Looking at the data below, how many lines include the word "föregångaren"? Respond with the number only.

+ + +

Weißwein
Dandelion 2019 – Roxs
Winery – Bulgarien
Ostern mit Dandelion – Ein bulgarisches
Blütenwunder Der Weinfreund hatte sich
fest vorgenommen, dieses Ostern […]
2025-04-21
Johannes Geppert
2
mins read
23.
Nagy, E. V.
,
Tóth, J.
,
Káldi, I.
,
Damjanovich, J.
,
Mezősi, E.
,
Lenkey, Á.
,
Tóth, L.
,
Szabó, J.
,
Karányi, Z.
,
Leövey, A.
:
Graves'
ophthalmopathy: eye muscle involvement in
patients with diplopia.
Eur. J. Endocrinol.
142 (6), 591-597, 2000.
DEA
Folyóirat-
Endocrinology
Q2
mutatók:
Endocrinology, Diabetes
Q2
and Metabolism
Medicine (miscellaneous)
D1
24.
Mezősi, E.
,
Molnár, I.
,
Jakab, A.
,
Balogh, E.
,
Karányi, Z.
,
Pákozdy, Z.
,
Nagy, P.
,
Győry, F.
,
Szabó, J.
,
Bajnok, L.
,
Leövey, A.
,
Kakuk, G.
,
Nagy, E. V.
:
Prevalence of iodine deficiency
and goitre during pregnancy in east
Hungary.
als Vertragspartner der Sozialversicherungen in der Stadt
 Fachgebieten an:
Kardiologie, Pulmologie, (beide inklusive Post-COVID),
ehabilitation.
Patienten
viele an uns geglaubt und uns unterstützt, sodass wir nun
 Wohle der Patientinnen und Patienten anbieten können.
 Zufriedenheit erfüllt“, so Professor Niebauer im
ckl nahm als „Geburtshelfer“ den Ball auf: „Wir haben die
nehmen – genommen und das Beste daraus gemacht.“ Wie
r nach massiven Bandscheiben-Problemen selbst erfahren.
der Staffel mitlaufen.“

+ + +

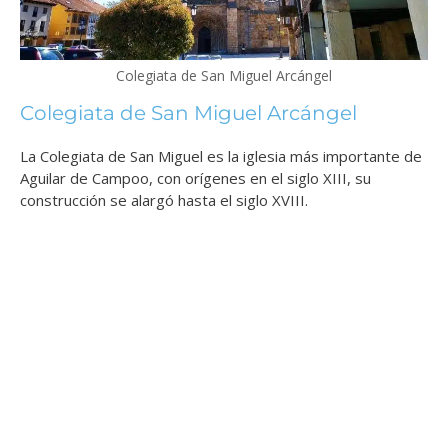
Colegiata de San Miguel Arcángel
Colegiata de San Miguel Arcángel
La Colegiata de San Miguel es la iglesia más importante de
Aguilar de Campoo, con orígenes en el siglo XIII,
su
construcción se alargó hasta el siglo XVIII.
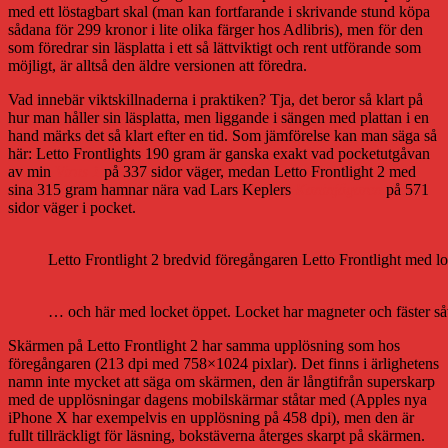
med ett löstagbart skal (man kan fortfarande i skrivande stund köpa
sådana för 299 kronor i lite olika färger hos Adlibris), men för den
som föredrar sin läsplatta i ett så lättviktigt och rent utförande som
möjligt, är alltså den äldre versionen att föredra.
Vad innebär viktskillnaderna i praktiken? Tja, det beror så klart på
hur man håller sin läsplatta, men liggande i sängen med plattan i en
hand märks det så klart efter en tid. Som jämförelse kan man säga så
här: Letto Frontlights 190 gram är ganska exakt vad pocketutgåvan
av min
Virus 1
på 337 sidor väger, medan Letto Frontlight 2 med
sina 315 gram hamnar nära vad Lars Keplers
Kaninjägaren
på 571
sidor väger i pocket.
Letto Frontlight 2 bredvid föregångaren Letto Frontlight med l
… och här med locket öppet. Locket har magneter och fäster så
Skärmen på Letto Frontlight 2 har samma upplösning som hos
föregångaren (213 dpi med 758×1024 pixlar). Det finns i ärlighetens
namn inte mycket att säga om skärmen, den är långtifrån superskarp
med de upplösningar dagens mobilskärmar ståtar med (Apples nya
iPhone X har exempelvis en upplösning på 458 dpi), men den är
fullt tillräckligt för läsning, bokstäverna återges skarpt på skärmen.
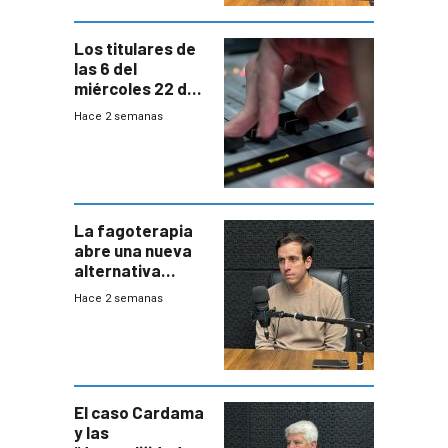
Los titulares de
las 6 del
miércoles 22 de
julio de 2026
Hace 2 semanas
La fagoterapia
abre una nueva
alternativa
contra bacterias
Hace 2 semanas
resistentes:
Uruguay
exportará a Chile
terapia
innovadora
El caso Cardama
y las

+ + +

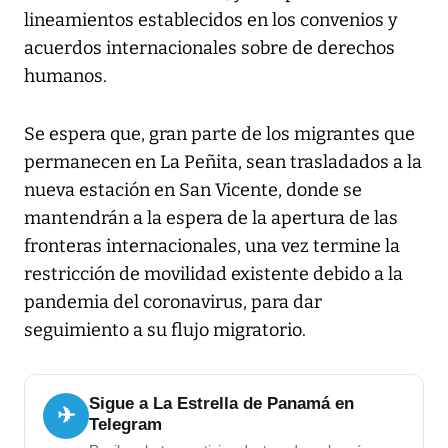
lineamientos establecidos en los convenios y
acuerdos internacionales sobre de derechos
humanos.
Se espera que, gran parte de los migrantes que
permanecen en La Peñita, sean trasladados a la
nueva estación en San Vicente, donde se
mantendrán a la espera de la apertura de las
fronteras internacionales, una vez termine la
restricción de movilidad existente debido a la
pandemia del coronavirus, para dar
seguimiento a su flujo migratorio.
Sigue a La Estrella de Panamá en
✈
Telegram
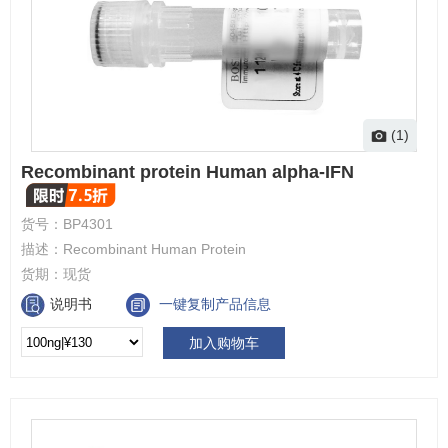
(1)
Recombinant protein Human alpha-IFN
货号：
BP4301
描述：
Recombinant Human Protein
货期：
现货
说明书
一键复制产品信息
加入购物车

+ + +

- The answer
2